• [Task] What lines in the entries hold the string "textcolor"? List them.

• [Source records]

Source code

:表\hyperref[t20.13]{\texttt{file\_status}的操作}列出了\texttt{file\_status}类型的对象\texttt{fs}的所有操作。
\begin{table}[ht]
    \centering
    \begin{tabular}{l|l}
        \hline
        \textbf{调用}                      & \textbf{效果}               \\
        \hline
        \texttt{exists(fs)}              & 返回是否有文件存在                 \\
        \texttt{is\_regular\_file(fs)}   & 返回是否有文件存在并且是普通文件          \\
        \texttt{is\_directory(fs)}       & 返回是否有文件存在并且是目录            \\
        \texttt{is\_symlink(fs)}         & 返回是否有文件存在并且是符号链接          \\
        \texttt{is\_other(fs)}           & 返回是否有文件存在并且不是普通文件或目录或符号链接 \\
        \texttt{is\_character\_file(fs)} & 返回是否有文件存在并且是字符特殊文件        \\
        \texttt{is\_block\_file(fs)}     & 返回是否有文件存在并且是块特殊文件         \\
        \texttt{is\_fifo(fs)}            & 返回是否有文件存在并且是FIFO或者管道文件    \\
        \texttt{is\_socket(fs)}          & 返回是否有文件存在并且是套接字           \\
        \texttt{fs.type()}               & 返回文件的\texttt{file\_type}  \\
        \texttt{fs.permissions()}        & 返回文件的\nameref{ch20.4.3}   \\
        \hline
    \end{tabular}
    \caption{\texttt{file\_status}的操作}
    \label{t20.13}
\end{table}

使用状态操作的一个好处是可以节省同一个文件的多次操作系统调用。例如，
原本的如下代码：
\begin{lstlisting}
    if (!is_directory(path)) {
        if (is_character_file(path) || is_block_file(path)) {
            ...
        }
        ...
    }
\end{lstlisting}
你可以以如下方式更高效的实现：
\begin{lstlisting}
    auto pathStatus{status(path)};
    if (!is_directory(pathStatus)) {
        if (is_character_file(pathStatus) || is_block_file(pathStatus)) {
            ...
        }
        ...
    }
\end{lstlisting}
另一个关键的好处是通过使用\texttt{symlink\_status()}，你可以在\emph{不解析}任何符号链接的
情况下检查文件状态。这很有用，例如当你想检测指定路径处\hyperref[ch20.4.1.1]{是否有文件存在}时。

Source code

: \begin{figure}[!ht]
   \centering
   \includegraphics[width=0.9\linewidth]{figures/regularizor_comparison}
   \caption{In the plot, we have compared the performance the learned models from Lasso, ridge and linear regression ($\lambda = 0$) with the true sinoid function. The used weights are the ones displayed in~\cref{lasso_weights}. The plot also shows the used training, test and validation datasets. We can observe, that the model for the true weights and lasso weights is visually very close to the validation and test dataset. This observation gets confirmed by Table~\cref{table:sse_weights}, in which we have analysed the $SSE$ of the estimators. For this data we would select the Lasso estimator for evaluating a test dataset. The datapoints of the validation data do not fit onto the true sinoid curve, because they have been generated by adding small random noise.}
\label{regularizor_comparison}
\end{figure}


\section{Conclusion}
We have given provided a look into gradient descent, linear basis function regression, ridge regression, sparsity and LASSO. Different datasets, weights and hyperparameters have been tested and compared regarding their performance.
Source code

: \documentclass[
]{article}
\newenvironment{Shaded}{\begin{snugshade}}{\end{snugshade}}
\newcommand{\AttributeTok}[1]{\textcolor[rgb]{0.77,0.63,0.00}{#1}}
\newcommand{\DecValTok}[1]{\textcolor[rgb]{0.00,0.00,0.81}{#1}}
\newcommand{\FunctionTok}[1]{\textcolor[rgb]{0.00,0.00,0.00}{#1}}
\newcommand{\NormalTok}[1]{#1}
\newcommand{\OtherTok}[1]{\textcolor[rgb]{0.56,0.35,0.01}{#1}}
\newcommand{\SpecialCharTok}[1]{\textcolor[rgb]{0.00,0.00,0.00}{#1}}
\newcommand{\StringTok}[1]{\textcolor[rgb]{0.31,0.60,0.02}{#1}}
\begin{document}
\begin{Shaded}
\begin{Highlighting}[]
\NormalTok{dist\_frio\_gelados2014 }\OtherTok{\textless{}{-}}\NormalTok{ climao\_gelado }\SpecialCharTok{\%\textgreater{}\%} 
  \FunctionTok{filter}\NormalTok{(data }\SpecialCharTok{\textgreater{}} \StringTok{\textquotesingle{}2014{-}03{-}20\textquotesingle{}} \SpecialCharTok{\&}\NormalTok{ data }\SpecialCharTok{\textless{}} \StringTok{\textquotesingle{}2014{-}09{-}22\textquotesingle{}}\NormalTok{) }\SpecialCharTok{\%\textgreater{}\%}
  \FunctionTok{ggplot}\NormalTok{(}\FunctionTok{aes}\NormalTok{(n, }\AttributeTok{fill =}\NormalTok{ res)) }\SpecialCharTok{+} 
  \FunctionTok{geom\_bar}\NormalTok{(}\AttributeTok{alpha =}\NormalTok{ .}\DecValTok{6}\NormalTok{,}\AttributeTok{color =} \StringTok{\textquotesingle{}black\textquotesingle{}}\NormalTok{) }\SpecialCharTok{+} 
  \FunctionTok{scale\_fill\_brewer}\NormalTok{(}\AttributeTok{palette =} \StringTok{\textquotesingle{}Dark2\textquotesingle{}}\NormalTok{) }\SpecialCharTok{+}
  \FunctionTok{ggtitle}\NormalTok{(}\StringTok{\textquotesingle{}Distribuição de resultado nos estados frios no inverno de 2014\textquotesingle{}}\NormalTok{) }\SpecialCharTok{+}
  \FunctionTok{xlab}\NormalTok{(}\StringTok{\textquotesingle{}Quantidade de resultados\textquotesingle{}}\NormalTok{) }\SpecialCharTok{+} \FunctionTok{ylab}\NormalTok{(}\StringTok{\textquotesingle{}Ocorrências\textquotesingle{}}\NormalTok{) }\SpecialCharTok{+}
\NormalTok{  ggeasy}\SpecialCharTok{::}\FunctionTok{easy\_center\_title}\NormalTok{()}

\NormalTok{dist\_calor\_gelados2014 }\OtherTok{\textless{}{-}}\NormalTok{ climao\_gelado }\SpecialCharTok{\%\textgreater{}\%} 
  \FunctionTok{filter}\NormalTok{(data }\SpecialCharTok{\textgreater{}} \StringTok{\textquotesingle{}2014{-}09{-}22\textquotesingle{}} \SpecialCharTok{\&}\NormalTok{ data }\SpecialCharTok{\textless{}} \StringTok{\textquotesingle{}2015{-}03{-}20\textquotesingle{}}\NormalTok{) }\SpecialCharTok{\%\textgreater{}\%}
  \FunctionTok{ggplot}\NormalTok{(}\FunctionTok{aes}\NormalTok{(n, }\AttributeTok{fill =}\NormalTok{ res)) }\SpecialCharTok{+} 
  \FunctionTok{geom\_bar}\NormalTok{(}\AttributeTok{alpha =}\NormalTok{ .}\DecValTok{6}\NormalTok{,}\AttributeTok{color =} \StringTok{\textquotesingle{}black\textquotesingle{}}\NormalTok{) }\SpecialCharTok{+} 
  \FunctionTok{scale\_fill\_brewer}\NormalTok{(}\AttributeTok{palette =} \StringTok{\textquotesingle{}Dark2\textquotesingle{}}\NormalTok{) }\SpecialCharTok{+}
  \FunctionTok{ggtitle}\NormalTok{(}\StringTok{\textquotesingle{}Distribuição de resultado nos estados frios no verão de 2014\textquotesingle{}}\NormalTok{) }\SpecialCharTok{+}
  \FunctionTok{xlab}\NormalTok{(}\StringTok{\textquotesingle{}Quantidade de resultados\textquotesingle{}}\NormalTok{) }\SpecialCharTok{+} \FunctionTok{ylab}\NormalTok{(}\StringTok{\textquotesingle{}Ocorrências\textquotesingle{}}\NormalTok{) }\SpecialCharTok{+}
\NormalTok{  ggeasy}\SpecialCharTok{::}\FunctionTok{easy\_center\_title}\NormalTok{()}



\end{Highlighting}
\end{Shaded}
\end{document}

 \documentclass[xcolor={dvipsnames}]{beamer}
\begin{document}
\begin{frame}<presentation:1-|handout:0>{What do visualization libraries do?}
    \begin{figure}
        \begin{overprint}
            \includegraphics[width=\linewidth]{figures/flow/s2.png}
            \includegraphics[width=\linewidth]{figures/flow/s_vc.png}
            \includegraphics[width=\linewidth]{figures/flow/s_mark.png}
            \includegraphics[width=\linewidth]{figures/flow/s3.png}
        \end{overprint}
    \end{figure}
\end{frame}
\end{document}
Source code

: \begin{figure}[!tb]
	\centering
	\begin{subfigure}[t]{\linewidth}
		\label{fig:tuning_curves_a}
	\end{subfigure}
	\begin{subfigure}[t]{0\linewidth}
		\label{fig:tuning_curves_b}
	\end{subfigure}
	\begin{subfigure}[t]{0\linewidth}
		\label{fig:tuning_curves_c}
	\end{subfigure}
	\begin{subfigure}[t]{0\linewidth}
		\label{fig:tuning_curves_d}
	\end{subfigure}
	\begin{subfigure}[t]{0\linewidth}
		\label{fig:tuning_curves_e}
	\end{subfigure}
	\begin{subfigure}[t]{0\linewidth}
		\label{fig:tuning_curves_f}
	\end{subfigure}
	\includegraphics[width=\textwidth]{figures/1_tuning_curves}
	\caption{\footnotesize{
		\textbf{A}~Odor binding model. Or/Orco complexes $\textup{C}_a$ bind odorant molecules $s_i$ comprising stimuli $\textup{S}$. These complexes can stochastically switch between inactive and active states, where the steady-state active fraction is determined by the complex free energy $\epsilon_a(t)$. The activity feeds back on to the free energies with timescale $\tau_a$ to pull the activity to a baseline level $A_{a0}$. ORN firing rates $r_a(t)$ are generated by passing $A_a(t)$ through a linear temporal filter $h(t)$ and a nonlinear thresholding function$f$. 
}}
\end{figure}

• [The completed task]
\newcommand{\AttributeTok}[1]{\textcolor[rgb]{0.77,0.63,0.00}{#1}}
\newcommand{\DecValTok}[1]{\textcolor[rgb]{0.00,0.00,0.81}{#1}}
\newcommand{\FunctionTok}[1]{\textcolor[rgb]{0.00,0.00,0.00}{#1}}
\newcommand{\OtherTok}[1]{\textcolor[rgb]{0.56,0.35,0.01}{#1}}
\newcommand{\SpecialCharTok}[1]{\textcolor[rgb]{0.00,0.00,0.00}{#1}}
\newcommand{\StringTok}[1]{\textcolor[rgb]{0.31,0.60,0.02}{#1}}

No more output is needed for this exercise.